_WHAT YOU HAVE TO DO_. In the entries below, find each line with the word "Left" and pull it out.

==== RECORDS FOR THE TASK

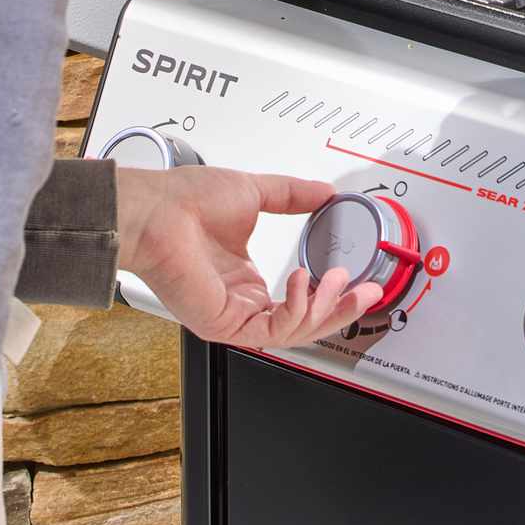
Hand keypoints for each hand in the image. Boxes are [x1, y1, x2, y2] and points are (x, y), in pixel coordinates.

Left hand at [115, 166, 381, 347]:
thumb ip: (293, 196)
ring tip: (337, 280)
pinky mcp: (225, 325)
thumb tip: (325, 191)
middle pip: (305, 323)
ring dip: (325, 308)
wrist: (155, 210)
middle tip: (368, 292)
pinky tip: (305, 282)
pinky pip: (274, 330)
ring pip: (295, 332)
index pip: (300, 301)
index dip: (333, 294)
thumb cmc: (184, 202)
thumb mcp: (254, 193)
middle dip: (342, 309)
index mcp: (246, 280)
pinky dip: (298, 309)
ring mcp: (234, 316)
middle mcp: (241, 302)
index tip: (358, 279)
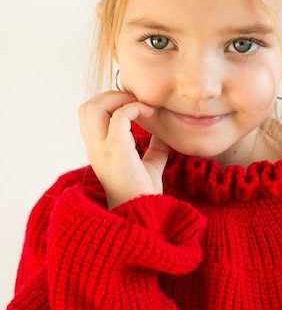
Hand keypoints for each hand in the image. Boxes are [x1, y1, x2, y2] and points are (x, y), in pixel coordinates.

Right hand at [78, 91, 168, 208]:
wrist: (143, 213)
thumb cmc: (144, 192)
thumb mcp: (149, 164)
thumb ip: (153, 148)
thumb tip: (165, 133)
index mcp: (98, 149)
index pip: (89, 115)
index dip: (109, 103)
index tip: (134, 106)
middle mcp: (95, 147)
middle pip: (87, 107)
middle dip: (111, 96)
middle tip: (136, 102)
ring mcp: (102, 148)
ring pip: (94, 107)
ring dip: (118, 99)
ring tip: (140, 105)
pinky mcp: (116, 149)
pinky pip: (119, 116)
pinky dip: (134, 107)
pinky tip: (150, 113)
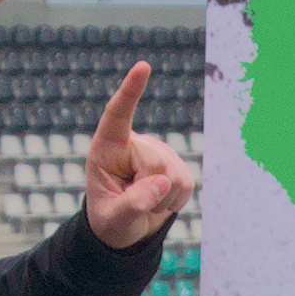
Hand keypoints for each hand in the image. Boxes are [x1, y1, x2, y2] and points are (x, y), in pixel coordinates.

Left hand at [81, 62, 196, 246]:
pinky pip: (187, 184)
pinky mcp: (177, 165)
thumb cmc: (110, 220)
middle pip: (156, 163)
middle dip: (150, 190)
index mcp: (107, 147)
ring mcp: (158, 152)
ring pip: (175, 176)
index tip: (143, 67)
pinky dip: (175, 201)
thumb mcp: (113, 218)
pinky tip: (159, 200)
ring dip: (162, 199)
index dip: (131, 91)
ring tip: (145, 202)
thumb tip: (162, 183)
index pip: (118, 115)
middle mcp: (134, 143)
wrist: (125, 228)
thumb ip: (132, 204)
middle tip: (133, 203)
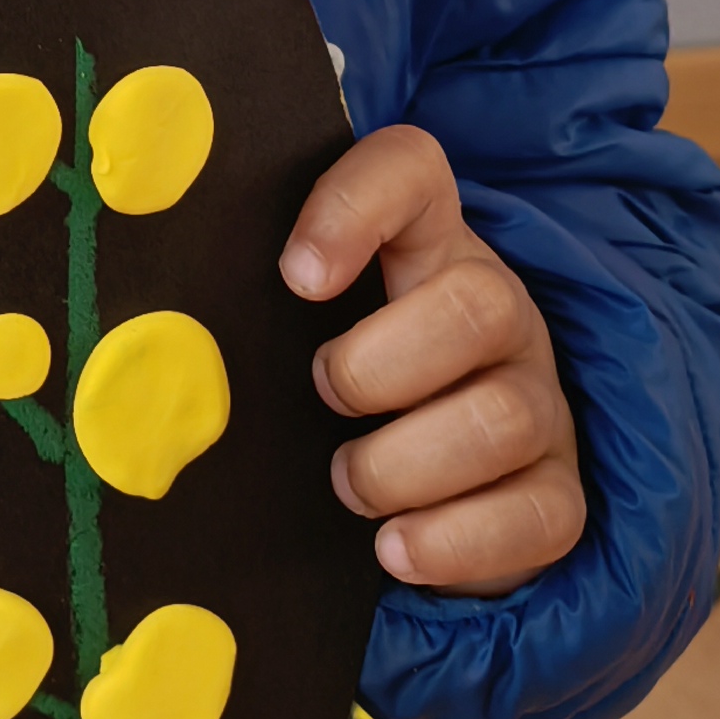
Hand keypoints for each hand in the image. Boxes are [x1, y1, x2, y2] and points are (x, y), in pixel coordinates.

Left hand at [281, 125, 584, 594]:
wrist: (429, 494)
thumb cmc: (341, 388)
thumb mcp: (300, 331)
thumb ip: (259, 305)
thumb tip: (160, 338)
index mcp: (427, 243)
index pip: (410, 169)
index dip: (353, 207)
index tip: (294, 278)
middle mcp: (497, 310)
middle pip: (478, 304)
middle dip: (379, 367)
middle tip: (323, 398)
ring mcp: (538, 401)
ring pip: (503, 418)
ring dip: (402, 465)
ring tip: (346, 485)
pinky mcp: (558, 495)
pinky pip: (538, 517)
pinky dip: (454, 543)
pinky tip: (393, 549)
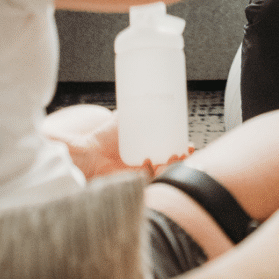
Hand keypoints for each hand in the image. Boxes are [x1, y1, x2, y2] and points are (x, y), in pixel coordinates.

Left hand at [73, 111, 193, 179]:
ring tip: (172, 156)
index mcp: (146, 150)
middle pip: (170, 165)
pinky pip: (148, 180)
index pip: (169, 152)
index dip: (182, 151)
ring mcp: (139, 175)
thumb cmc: (103, 137)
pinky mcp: (132, 183)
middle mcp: (146, 163)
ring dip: (171, 166)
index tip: (190, 145)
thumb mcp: (122, 119)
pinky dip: (150, 171)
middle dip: (181, 160)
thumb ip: (133, 110)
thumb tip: (146, 95)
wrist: (88, 152)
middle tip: (185, 151)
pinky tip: (147, 161)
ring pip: (163, 173)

========

_FINISHED TASK_.
Left hand at [115, 166, 381, 347]:
Left hand at [81, 62, 196, 246]:
Left hand at [281, 125, 584, 594]:
Left hand at [73, 111, 193, 179]:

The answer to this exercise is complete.